- [Recorded data]

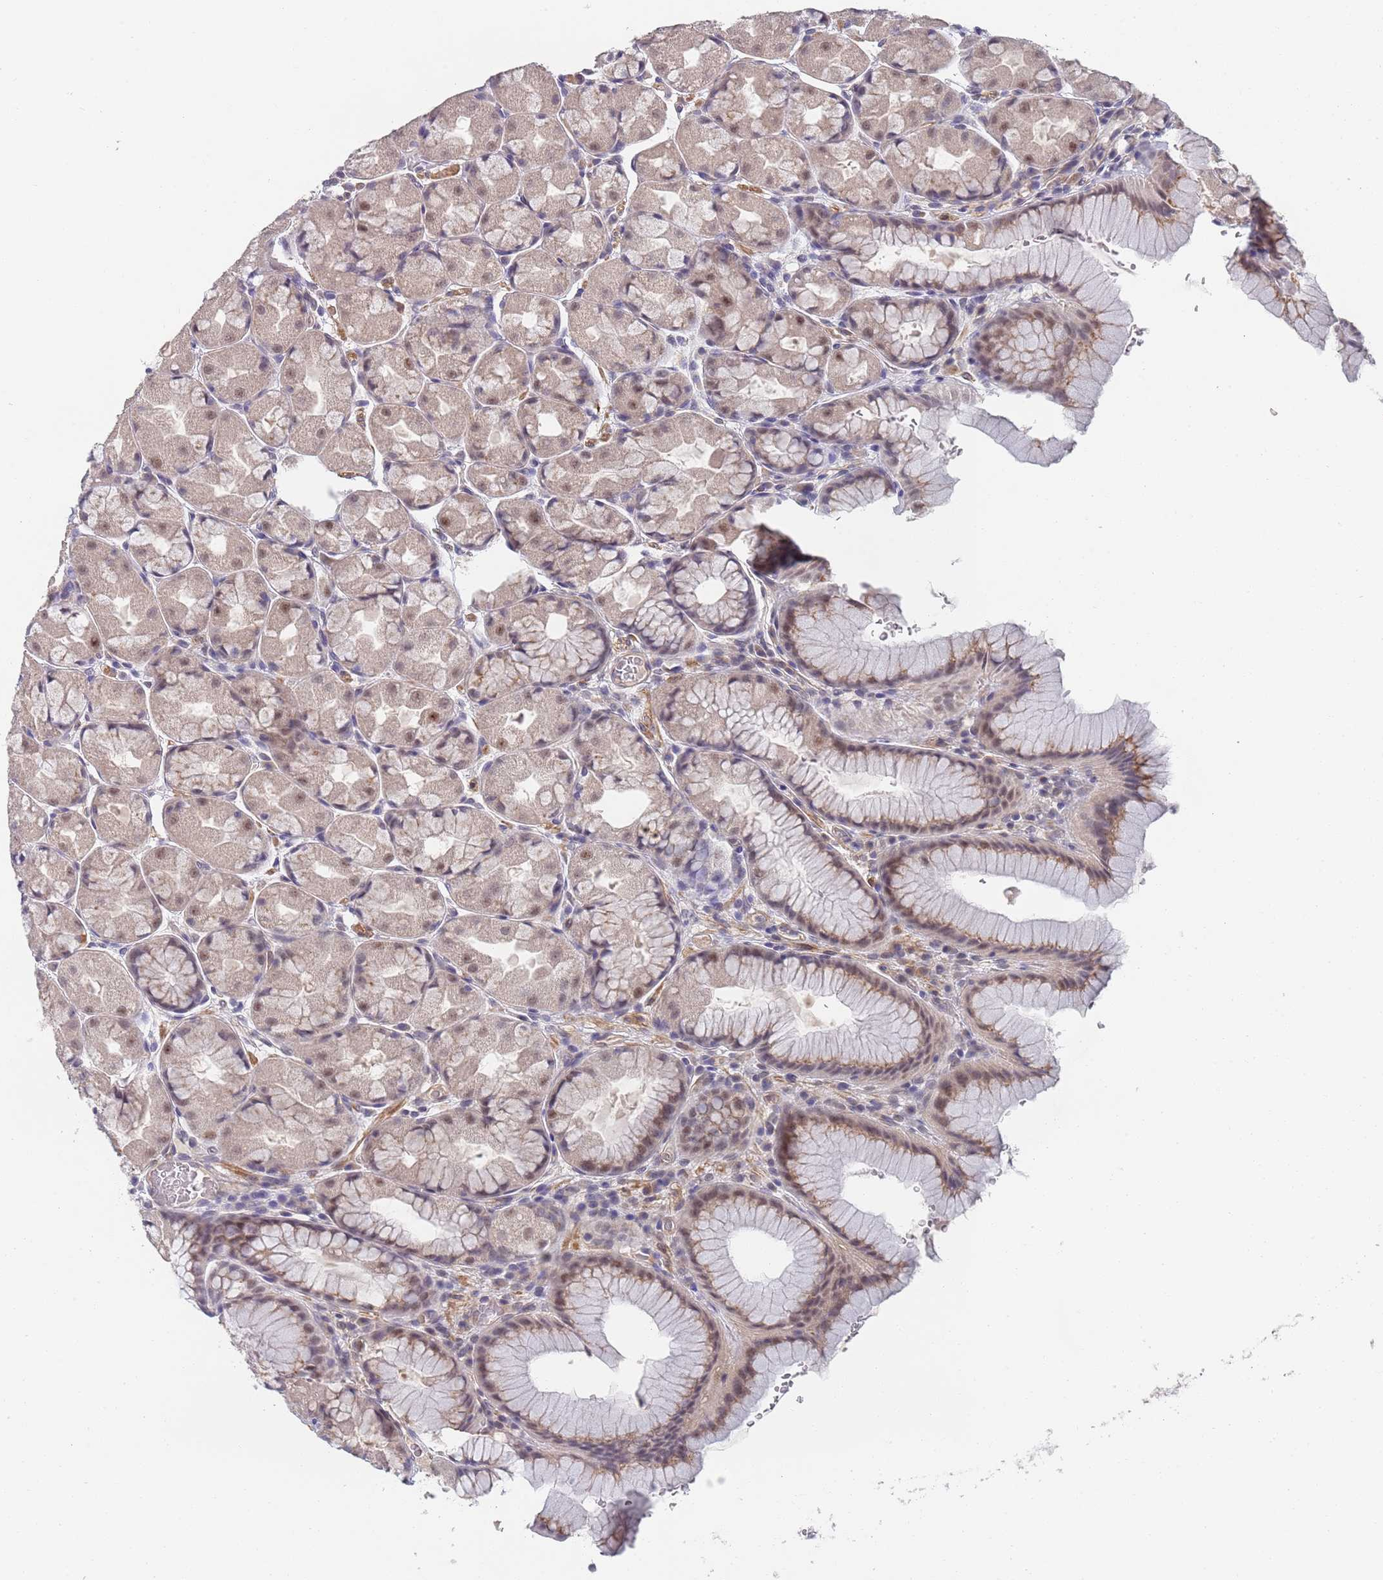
{"staining": {"intensity": "weak", "quantity": "25%-75%", "location": "cytoplasmic/membranous,nuclear"}, "tissue": "stomach", "cell_type": "Glandular cells", "image_type": "normal", "snomed": [{"axis": "morphology", "description": "Normal tissue, NOS"}, {"axis": "topography", "description": "Stomach"}], "caption": "The photomicrograph shows immunohistochemical staining of unremarkable stomach. There is weak cytoplasmic/membranous,nuclear staining is appreciated in approximately 25%-75% of glandular cells.", "gene": "B4GALT4", "patient": {"sex": "male", "age": 57}}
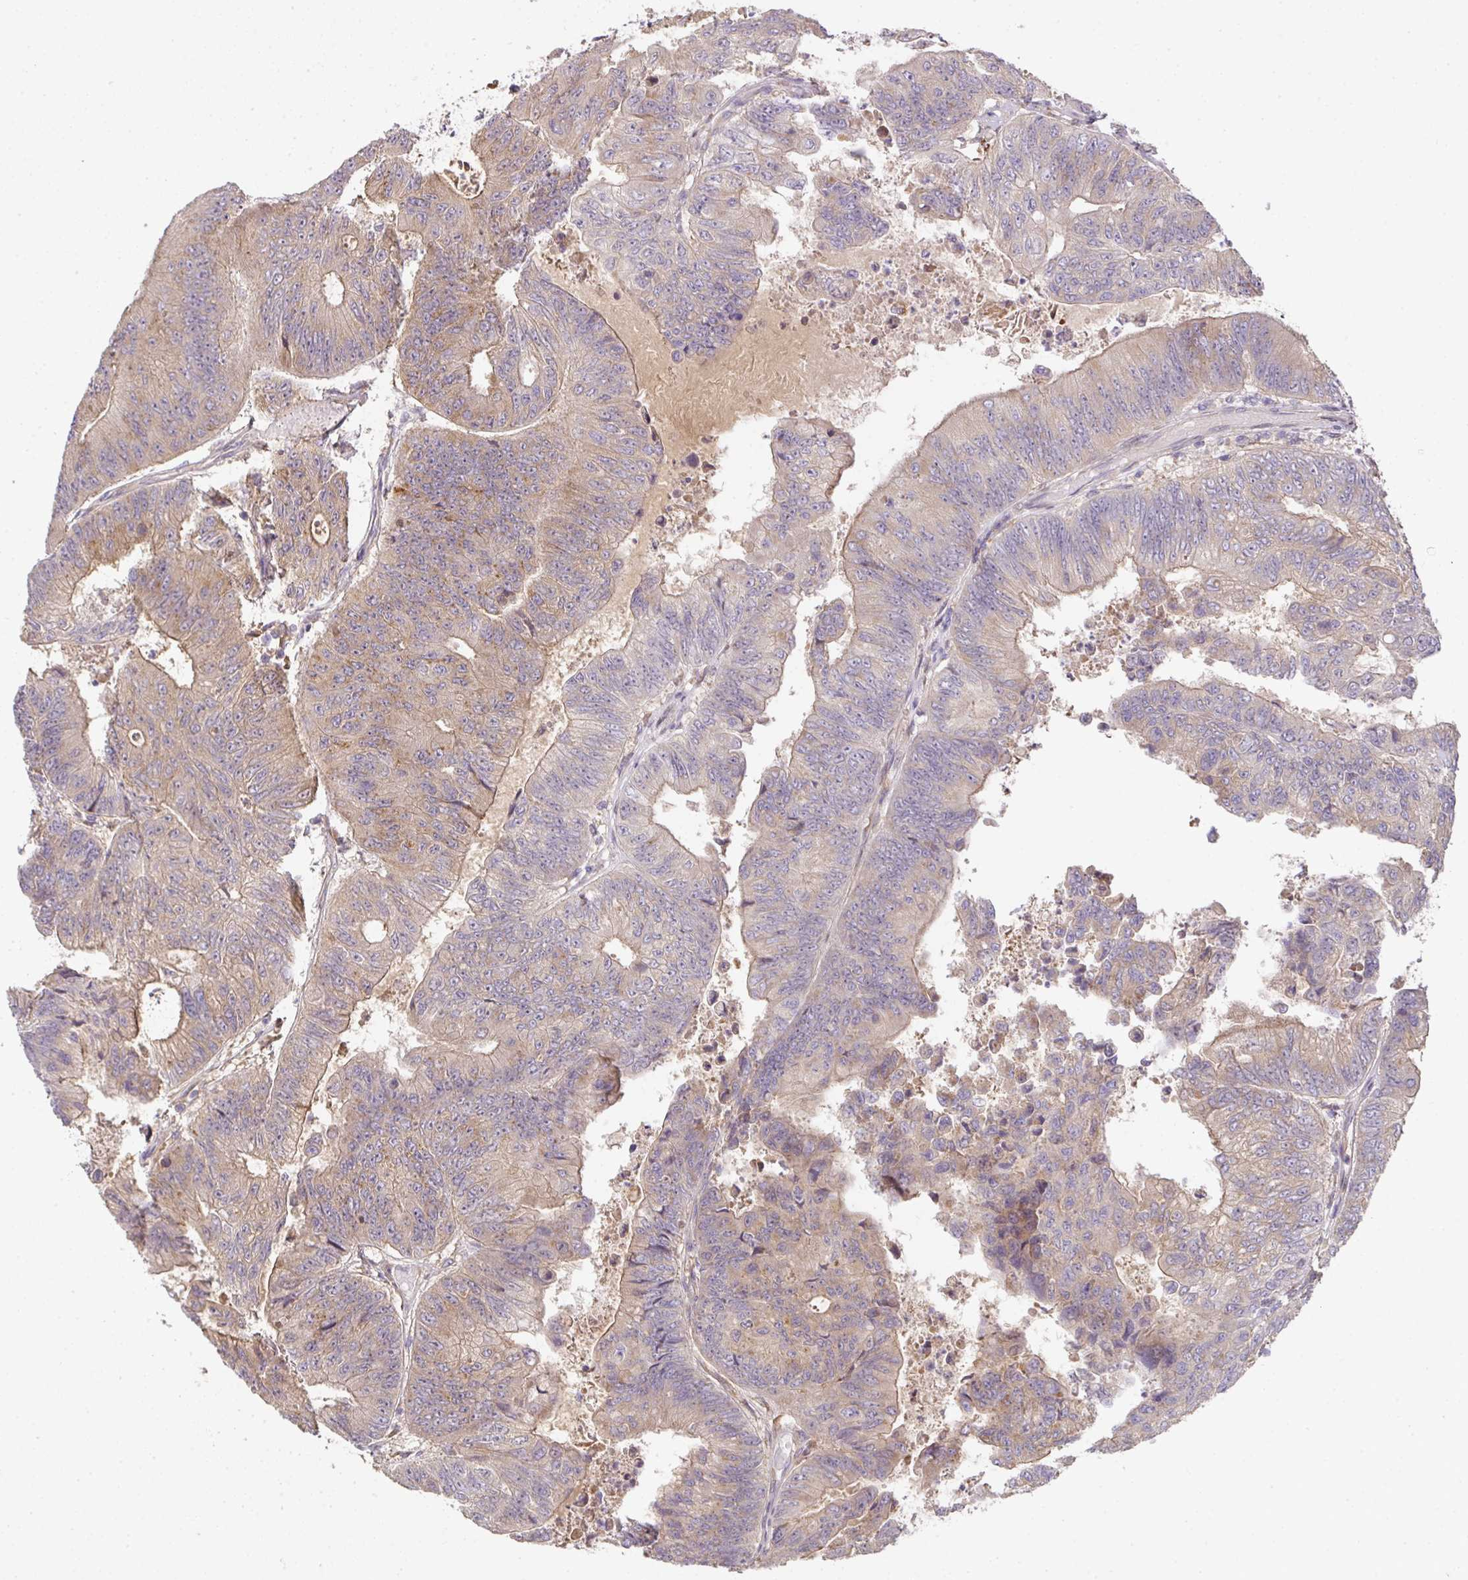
{"staining": {"intensity": "moderate", "quantity": "25%-75%", "location": "cytoplasmic/membranous"}, "tissue": "colorectal cancer", "cell_type": "Tumor cells", "image_type": "cancer", "snomed": [{"axis": "morphology", "description": "Adenocarcinoma, NOS"}, {"axis": "topography", "description": "Colon"}], "caption": "IHC (DAB) staining of colorectal cancer demonstrates moderate cytoplasmic/membranous protein staining in approximately 25%-75% of tumor cells. Immunohistochemistry stains the protein in brown and the nuclei are stained blue.", "gene": "EEF1AKMT1", "patient": {"sex": "female", "age": 48}}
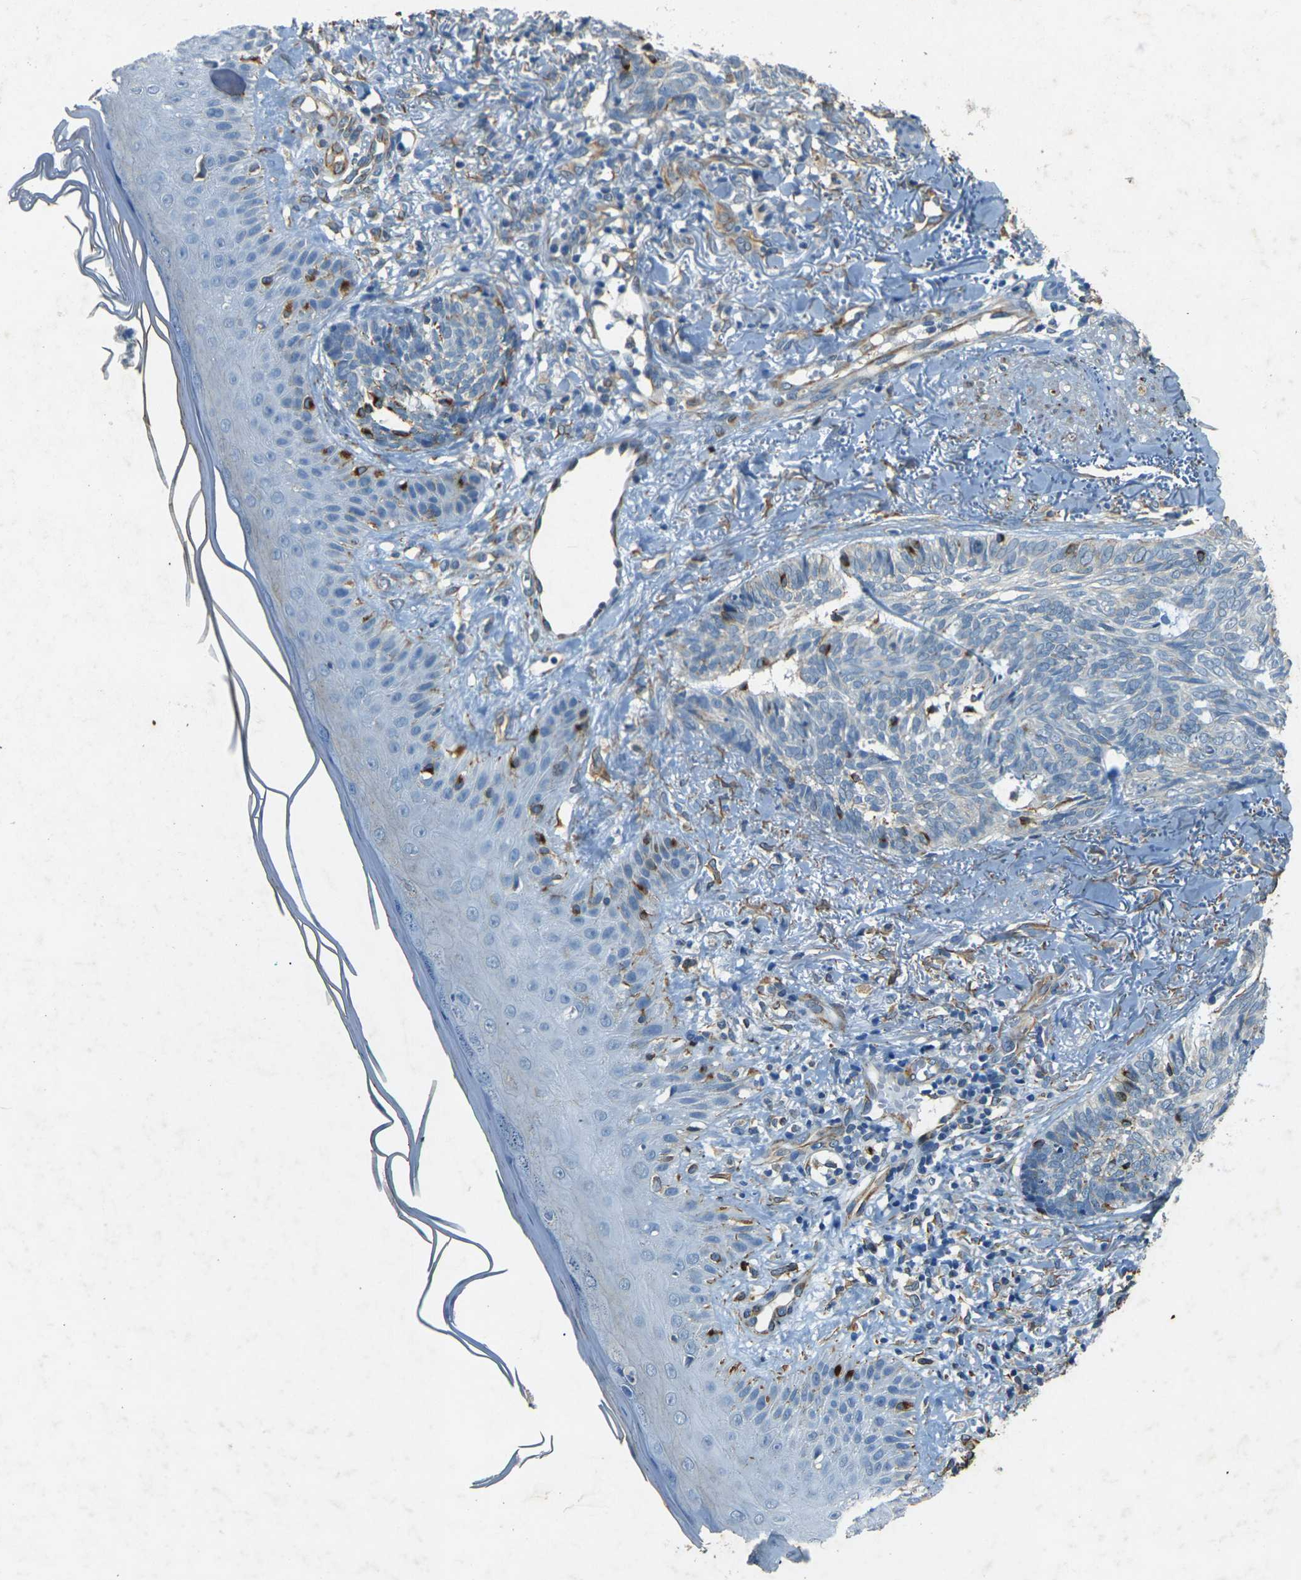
{"staining": {"intensity": "strong", "quantity": "<25%", "location": "cytoplasmic/membranous"}, "tissue": "skin cancer", "cell_type": "Tumor cells", "image_type": "cancer", "snomed": [{"axis": "morphology", "description": "Basal cell carcinoma"}, {"axis": "topography", "description": "Skin"}], "caption": "Immunohistochemistry of human basal cell carcinoma (skin) shows medium levels of strong cytoplasmic/membranous expression in approximately <25% of tumor cells.", "gene": "SORT1", "patient": {"sex": "male", "age": 43}}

- [Activity] Repeat the material above in full and exactly, omitting the pictures.

- [Expected answer]
{"staining": {"intensity": "weak", "quantity": "25%-75%", "location": "cytoplasmic/membranous,nuclear"}, "tissue": "stomach", "cell_type": "Glandular cells", "image_type": "normal", "snomed": [{"axis": "morphology", "description": "Normal tissue, NOS"}, {"axis": "topography", "description": "Stomach"}], "caption": "The photomicrograph shows immunohistochemical staining of unremarkable stomach. There is weak cytoplasmic/membranous,nuclear staining is appreciated in approximately 25%-75% of glandular cells.", "gene": "B4GALT4", "patient": {"sex": "male", "age": 57}}
{"staining": {"intensity": "moderate", "quantity": "25%-75%", "location": "cytoplasmic/membranous"}, "tissue": "colorectal cancer", "cell_type": "Tumor cells", "image_type": "cancer", "snomed": [{"axis": "morphology", "description": "Adenocarcinoma, NOS"}, {"axis": "topography", "description": "Colon"}], "caption": "IHC (DAB) staining of colorectal cancer demonstrates moderate cytoplasmic/membranous protein staining in approximately 25%-75% of tumor cells. Immunohistochemistry stains the protein in brown and the nuclei are stained blue.", "gene": "EEF1AKMT1", "patient": {"sex": "female", "age": 48}}
{"staining": {"intensity": "strong", "quantity": "<25%", "location": "cytoplasmic/membranous"}, "tissue": "skin cancer", "cell_type": "Tumor cells", "image_type": "cancer", "snomed": [{"axis": "morphology", "description": "Basal cell carcinoma"}, {"axis": "topography", "description": "Skin"}], "caption": "Immunohistochemistry of human basal cell carcinoma (skin) shows medium levels of strong cytoplasmic/membranous expression in approximately <25% of tumor cells.", "gene": "SORT1", "patient": {"sex": "male", "age": 43}}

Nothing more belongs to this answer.